しかし,トレーニングは全て英語で行われ日本語の通訳もいません,と事前に言われ,研修の日が近づくにつれて不安と緊張が増してきました。実際始まってみると私たちが分からなそうにしていると簡単な英語で話してくれたり,難しそうにしていると日本語での話し合いの時間も設けてくれました。もし英語が不安で参加するのを悩んでいる方がいたら,ぜひ参加してほしいです。

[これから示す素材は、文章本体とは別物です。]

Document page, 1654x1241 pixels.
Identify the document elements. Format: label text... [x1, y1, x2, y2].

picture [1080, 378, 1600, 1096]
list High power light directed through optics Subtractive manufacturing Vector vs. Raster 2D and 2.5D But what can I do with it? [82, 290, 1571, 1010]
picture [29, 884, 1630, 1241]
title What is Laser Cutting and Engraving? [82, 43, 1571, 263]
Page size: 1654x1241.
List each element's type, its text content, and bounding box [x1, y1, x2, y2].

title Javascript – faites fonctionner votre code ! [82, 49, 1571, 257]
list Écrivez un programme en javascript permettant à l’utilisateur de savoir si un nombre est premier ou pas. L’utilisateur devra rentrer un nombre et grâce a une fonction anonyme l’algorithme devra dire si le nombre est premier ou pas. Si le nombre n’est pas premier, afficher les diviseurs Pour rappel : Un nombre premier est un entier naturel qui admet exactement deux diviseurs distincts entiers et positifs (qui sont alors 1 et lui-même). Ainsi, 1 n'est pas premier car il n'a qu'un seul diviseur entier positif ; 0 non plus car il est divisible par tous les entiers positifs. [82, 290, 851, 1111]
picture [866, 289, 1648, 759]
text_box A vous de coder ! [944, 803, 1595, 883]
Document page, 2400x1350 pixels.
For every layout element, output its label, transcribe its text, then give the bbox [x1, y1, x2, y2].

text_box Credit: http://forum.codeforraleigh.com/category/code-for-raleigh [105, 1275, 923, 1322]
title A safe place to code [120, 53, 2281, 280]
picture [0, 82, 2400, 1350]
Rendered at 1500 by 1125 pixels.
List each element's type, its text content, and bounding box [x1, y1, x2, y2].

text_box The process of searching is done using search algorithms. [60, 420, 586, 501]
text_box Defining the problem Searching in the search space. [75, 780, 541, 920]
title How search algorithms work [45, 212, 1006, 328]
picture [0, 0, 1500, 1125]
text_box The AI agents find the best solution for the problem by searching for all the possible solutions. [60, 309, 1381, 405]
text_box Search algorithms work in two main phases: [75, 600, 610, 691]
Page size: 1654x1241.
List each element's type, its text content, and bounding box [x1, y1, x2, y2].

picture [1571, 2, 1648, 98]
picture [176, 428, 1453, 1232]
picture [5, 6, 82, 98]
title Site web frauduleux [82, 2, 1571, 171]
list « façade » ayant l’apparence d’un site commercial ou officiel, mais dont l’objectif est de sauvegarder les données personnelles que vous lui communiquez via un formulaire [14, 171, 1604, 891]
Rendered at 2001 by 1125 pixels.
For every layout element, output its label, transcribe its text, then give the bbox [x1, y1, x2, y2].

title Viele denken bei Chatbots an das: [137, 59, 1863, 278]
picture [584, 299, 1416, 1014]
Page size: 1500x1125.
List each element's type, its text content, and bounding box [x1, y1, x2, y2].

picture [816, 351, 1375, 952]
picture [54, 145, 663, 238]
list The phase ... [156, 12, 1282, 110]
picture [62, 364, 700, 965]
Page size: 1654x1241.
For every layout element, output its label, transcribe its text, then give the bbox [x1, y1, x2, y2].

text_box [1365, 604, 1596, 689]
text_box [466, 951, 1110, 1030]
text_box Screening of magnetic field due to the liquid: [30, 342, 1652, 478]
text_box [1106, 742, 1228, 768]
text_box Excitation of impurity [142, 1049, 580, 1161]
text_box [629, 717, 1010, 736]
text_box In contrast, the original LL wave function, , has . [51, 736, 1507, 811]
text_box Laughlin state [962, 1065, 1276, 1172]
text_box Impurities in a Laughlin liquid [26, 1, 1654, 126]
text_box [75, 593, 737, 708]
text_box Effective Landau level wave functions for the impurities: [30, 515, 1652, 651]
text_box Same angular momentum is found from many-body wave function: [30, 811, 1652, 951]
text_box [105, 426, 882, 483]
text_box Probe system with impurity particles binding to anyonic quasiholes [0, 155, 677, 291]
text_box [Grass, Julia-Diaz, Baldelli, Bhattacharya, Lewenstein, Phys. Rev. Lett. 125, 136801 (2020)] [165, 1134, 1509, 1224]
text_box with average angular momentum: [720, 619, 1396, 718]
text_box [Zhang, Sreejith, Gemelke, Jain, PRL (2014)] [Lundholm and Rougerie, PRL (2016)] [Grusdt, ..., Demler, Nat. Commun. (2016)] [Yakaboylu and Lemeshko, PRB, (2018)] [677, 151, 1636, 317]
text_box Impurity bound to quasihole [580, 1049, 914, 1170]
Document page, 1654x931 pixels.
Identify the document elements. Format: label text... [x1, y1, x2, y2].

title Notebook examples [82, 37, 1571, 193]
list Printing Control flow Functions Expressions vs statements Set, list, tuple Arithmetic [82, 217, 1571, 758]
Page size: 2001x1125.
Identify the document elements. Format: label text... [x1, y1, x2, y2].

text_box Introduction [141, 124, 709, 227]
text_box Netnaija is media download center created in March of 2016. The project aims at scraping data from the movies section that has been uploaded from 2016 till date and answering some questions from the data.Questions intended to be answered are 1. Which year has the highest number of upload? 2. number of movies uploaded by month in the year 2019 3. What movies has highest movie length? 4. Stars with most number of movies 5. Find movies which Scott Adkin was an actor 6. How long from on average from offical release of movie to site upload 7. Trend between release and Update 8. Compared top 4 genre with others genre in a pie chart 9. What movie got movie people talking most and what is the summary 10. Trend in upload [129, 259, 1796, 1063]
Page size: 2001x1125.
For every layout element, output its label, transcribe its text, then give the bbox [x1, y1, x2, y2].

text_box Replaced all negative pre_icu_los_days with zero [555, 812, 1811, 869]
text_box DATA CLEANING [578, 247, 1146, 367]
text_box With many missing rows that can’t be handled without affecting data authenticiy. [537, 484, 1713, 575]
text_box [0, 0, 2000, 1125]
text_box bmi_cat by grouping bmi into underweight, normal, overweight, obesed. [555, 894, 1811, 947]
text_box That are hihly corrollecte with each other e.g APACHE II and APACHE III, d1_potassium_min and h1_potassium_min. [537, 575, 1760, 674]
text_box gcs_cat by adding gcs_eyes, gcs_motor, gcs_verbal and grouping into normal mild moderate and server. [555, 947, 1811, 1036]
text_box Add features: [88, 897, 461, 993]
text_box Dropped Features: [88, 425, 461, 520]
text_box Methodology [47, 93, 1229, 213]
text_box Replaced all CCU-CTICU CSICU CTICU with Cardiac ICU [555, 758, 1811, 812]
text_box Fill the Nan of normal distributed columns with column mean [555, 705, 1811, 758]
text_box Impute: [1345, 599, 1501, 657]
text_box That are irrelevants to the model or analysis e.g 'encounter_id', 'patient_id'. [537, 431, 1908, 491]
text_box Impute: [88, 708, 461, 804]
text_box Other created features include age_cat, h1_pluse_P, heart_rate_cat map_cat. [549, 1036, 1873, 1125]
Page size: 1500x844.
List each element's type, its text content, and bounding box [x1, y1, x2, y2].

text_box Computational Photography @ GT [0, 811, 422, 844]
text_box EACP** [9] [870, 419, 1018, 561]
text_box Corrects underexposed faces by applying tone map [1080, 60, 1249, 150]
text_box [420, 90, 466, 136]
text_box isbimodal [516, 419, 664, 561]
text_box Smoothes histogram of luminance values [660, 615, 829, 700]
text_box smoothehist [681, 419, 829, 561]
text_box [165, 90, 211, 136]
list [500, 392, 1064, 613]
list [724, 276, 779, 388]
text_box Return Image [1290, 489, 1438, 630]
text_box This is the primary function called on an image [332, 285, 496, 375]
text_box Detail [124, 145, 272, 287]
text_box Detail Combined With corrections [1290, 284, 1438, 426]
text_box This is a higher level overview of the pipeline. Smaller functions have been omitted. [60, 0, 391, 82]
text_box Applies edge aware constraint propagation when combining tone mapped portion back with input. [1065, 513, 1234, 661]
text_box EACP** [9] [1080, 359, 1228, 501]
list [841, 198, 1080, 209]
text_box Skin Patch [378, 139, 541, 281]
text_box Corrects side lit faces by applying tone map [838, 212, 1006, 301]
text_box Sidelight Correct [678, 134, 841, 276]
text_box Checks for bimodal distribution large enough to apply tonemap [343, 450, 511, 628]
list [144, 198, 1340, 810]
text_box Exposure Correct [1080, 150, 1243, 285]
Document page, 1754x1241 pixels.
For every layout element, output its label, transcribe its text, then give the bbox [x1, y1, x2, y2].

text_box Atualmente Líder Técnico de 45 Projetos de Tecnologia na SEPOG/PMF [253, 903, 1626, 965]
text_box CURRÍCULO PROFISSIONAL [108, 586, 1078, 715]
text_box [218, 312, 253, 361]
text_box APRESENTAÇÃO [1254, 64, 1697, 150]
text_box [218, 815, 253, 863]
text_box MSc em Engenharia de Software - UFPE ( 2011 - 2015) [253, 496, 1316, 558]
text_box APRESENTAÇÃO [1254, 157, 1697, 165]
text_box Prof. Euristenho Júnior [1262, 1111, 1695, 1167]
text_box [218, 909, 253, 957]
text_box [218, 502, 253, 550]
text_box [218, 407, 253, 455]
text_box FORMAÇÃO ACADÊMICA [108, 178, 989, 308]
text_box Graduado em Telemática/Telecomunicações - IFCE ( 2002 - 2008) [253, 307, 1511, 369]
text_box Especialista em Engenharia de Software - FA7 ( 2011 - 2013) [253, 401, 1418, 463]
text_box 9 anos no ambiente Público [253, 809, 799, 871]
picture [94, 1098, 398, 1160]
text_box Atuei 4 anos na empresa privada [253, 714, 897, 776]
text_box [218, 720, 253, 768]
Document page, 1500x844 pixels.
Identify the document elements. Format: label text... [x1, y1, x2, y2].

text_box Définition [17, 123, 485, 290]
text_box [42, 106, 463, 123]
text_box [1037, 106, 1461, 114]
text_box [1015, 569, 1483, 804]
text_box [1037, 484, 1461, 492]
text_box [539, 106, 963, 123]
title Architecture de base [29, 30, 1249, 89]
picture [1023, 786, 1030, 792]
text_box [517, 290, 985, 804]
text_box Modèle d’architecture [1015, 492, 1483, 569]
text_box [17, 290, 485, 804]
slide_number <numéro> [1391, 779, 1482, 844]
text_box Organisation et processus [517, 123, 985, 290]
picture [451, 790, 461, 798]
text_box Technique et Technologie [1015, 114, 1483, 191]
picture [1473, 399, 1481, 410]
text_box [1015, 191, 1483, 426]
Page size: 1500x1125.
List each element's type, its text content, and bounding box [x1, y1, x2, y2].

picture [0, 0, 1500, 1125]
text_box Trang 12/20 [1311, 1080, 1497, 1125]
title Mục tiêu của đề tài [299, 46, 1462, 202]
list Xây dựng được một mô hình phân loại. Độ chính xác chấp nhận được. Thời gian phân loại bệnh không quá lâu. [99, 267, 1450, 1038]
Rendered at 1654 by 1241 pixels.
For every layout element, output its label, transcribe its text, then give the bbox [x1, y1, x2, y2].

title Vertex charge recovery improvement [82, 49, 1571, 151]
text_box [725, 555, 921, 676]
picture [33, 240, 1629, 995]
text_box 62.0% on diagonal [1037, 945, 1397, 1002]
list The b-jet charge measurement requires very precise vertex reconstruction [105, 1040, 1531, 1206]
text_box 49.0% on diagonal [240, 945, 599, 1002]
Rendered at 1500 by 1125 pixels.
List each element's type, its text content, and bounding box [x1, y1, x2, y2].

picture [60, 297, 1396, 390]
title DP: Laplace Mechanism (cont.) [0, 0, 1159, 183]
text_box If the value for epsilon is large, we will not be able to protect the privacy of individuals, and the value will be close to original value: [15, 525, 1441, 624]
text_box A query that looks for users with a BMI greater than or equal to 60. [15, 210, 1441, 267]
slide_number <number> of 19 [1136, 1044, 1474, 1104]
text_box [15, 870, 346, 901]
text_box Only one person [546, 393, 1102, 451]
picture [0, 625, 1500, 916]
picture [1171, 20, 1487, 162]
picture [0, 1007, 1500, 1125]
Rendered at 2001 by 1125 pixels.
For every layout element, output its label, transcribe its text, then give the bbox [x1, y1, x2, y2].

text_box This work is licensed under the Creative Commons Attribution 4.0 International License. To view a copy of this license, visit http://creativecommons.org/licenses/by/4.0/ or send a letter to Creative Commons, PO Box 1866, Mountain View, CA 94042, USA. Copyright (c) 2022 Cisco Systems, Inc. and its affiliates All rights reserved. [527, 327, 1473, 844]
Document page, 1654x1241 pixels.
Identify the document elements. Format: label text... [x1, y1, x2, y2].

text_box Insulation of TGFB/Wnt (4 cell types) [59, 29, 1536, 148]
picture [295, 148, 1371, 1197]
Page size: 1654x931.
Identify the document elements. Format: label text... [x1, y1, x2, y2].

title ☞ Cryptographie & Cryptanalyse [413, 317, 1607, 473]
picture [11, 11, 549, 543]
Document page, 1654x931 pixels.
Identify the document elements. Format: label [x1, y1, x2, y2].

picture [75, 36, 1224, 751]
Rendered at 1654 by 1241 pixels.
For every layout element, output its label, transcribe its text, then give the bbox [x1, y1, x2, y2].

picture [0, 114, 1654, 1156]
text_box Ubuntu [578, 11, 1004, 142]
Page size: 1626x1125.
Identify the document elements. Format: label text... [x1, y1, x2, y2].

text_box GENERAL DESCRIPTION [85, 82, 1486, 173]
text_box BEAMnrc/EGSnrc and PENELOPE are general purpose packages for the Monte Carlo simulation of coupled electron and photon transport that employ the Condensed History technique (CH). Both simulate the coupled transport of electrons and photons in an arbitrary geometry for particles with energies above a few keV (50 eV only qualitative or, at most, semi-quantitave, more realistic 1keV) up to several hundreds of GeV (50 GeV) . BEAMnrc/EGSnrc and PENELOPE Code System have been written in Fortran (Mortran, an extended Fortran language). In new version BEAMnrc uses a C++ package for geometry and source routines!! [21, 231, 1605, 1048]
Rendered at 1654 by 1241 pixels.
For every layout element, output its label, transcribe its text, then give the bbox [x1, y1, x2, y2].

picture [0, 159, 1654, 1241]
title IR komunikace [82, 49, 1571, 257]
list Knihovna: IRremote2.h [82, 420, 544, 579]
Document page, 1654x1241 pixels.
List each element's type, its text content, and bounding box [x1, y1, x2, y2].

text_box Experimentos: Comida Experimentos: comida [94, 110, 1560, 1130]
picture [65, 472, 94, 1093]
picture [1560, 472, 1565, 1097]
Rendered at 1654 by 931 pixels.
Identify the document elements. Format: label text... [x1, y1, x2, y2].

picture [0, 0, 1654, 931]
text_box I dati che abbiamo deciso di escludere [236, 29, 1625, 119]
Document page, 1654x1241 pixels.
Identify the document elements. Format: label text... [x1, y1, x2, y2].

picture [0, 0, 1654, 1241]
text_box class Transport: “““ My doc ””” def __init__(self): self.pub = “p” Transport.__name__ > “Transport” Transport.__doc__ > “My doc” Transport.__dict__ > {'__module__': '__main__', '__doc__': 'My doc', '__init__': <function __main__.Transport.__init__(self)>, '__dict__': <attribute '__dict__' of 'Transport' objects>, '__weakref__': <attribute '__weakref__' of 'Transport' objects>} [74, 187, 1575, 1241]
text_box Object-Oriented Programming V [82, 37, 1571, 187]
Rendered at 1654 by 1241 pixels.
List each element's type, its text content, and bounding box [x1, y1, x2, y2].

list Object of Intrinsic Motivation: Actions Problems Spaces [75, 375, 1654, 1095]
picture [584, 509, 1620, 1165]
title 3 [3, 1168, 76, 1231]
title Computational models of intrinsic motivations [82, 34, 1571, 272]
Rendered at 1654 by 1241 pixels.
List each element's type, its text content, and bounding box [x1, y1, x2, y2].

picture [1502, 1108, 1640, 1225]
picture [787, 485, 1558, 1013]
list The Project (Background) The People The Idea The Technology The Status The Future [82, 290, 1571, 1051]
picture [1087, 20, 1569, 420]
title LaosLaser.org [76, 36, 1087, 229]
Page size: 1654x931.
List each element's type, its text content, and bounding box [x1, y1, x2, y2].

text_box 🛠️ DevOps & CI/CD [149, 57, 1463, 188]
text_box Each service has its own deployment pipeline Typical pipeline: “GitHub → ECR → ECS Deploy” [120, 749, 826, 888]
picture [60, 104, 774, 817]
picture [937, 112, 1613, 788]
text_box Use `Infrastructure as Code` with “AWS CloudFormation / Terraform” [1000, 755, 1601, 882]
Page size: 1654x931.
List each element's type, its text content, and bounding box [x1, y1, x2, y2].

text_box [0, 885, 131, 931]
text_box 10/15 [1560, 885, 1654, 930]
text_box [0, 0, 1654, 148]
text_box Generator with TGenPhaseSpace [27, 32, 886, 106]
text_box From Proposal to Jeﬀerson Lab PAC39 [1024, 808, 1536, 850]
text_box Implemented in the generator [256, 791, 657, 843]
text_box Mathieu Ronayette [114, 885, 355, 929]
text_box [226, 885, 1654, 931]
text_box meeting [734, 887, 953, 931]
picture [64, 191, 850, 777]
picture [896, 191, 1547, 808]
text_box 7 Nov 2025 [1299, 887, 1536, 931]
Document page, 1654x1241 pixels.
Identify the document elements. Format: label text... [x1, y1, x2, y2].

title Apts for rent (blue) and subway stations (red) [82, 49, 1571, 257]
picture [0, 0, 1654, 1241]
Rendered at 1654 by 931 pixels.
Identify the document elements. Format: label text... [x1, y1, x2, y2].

研修では気道確保困難例への対処法,中心静脈カテーテル留置術,腹腔鏡トレーニングなどを行いました。また,実際の医療現場に近い環境下で,患者の急変に対応する「Night on Call Case Scenarios/Crisis Team Training」ではいくつかの症例にチームで挑みました。いずれの症例もデブリーフィングの時間で議論し問題点を挙げそれぞれの学びとしました。どの患者においてもまず「ABC(気道・呼吸・循環)を評価し,stable/unstableを判断し必要あればHOMI(人を呼ぶ・酸素・モニター・ルート確保)を行う」,これを何度も指導していただきました。それと同時に突如の変化で混乱しやすい状況だからこそ順序立てて診療していくことの大切さを実感しました。
トレーニングだけでなく,講義も受けることができました。中でも印象に残っているのは,アメリカとハワイの医療教育制度の違いです。アメリカではまず4年間大学で学び,その後の4年間は医学部で各病院での研修・実習をし,そしてレジデンシーとして働いた後それぞれの専門に進むそうです。立ち位置としては日本の研修医とアメリカのレジデンシーが同じとのことですが,実際には日本の研修医のレベルはアメリカの医学生と同じと聞き驚きました。というのも,アメリカではレジデンシー以降,医師何年目で上下関係はなく,みな等しく一人前でレベルに差がないとされているとのことです。そのため,学生時代から夜遅くまで実習し必死に勉強していると聞きました。この姿勢は尊敬し,今からでも真似していかなくてはならないと思いました。
研修以外の時間ももちろん充実しており,ハワイアンなフードをたくさん食べたり,ワイキキ・アラモアナでショッピングしたり,ハッピーアワーで美味しいお肉を食べたり,ハワイを存分に満喫しました。
今回の研修では私一人では到底経験できない貴重な体験をさせていただきました。コース主催のあきた医師総合支援センターの皆様,研修にあたって支援してくださった研修病院の皆様,関係者の皆様へ心から感謝いたします。この研修に参加させていたたき,本当にありがとうございました。